In the same vein as a bad ‘About Us’ page, it’s really frustrating to click around a company’s website and not get a clear sense of what the company actually offers.

The best webpages clearly explain who they are, what they do, and/or what you (the visitor) can do there. If you’re a well-known brand or company (i.e., Coca-Cola) you may be able to get away with not having to describe who you are and what you do. However, most businesses still need to answer these questions so that each visitor knows they are in the “right place.”

Steven Krugg sums it up best in his best-selling book, Don’t Make Me Think: If visitors can’t identify what it is you do within seconds, they won’t stick around long.

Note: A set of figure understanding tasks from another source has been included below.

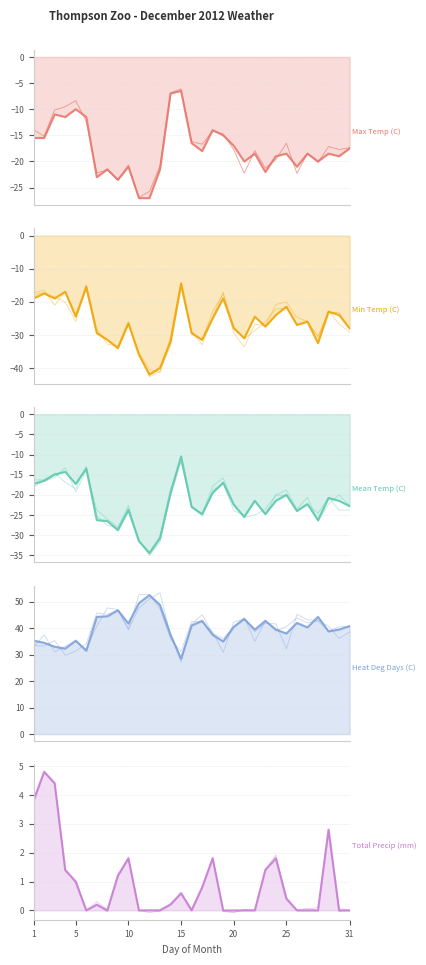

What is the value of the Max Temp (C) point at the 30th from the left?

-19.0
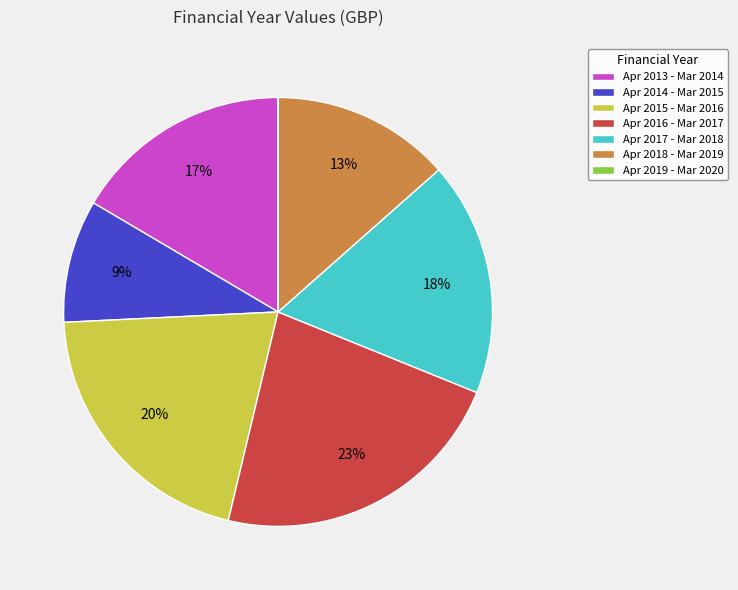

Approximately how many times larger is the value at Apr 2016 - Mar 2017 compared to Apr 2017 - Mar 2018?

1.3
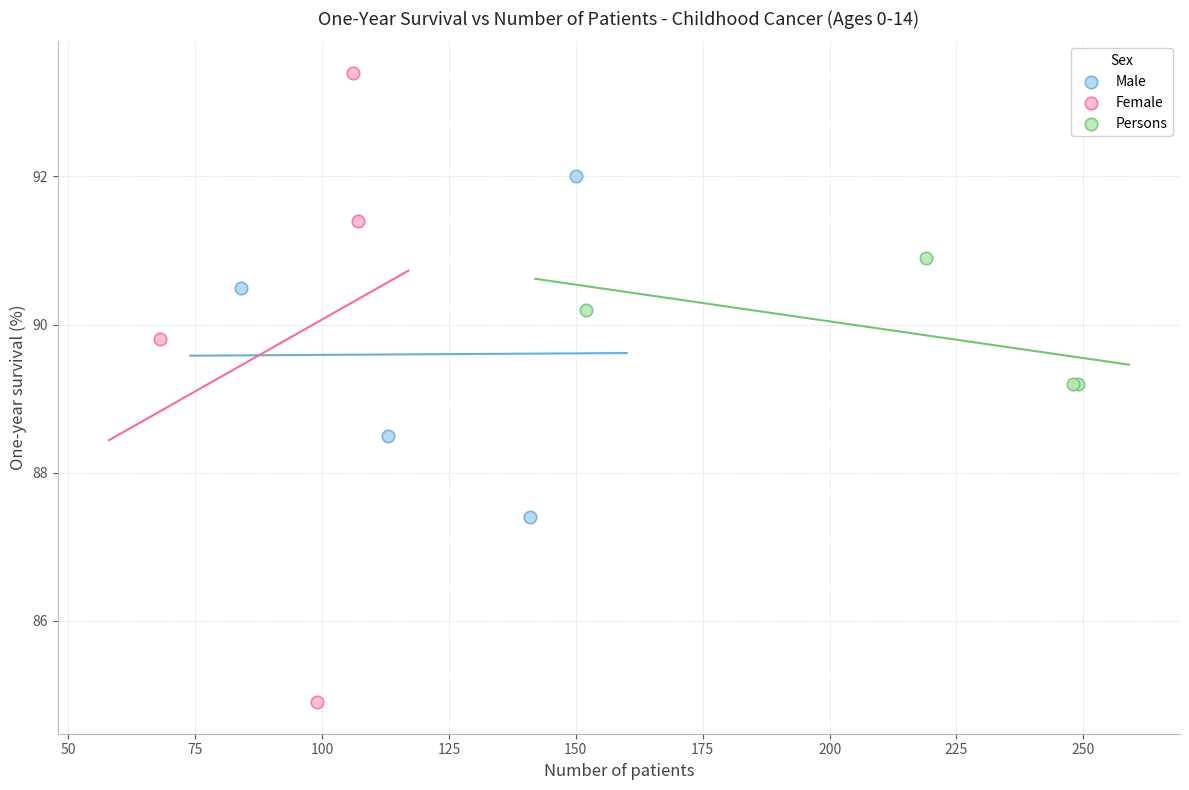

Which series reaches the minimum Y coordinate?

Female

9) Homepage Repeats Keywords

Remember back in the early 2000s when you went to a website and saw paragraphs and paragraphs of copy? Aside from being visually overwhelming, if you read that copy you’d find nothing more than a bunch of keywords meant for crawlers, not humans.

Unfortunately, some websites are still writing for bots, even though Google’s algorithm is far more sophisticated at determining a page’s relevancy than it was 10 years ago. Stuffing your content with keywords is one of the most common search engine optimization (SEO) mistakes marketers make. While keywords are crucial to driving SEO success, Google will penalize your website in search for keyword-stuffing.

Even more importantly, keyword-stuffed copy makes for a bad reader experience. So instead or cramming a keyword in every chance you get, write unique and enticing copy coupled with a catchy sales call to action.

10) Zero Blog Posts – Or Posts Dated Last Year

If you don’t have a blog, you’re missing out on an opportunity to provide your visitors with a ton of valuable information. (And you’re missing out on ranking opportunities, too.). Conversley, if you do have a blog but you haven’t bothered to post in months, poeple will assume you’re not bothered about engaging with new visitors.

These days, consumers are empowered to perform in-depth company research on their own before ever contacting a salesperson. If they find answers to their common questions in articles on your company’s blog, they’re much more likely to come into the sales process trusting what you have to say because you’ve helped them in the past. (This is one of the many benefits of business blogging.)

If you’re an avid content creator, you know how important a well-crafted title is. Great titles are what cause people to click through to read what you have written. But if they’re met with content that’s unrelated to the title you provided, you’ll disappoint visitors — and they’ll often abandon your site.

This is why click-baity headlines aren’t a very fair way to get people to your site. They take advantage of our natural curiosity. If you’re going to use that tactic, you’d better deliver content that excites as much as the title. If not, you’ll just annoy people. The lesson: While it’s important to capture peoples’ attention in titles, make sure it isn’t misleading and your content can actually live up to what you promised you’d deliver.